Yesterday I was feeling sick after sweet granddaughter sneezed green snot on my face a three inches away a few days before, so when I took my spectrum friend to the asperger's support meeting, rather than give the cold to everyone there, I sat in the sanctuary of the Methodist church and read one of their publications. I come from a very different denomination, but I love the Wesleys and their writings and witness, so I was expecting some great literature in this magazine called Weavings.
Oh my goodness. Exactly what you described.
One article was about how you have to be one with nature before you can pray included an invective against the Bush-controlled congress for trying to weaken the endangered species act. I wrote lots of notes in the margins for the next reader. What made me most mad was that if we all did what the writers in that mag wanted, all my friends in Rwanda would starve to death. And then the writers would all weep spiritually.
After reading Collapse and Dirt, I'm now reading Saving The Planet With Pesticides and Plastics. It's from the Hudson Institute, so you can guess its bias but it is full of fascinating statistics.

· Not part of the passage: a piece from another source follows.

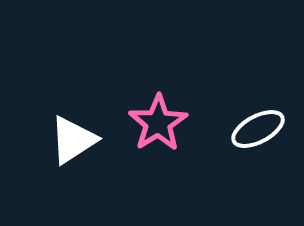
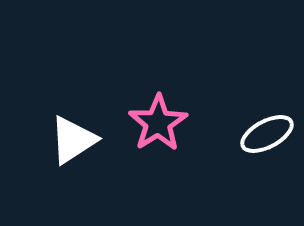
white ellipse: moved 9 px right, 5 px down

And Beth, I found a book titled Crunchy Con! So I am reading it too. (and Analog, and Perennial Vegetables and Plants For A Future, and article The Tree Avalanche on www.ecoworld.com which I'm sending on to my friend in Rwanda. And a book about man-made global warming that every student in my alma mater University of Washington is required to read.
AVI, I hadn't understood your invective a while ago about the church adopting environmentalism, but I think I'm getting it.
bs king - good idea. I say it was Belgians, the cultural hegemons of Europe, then the world.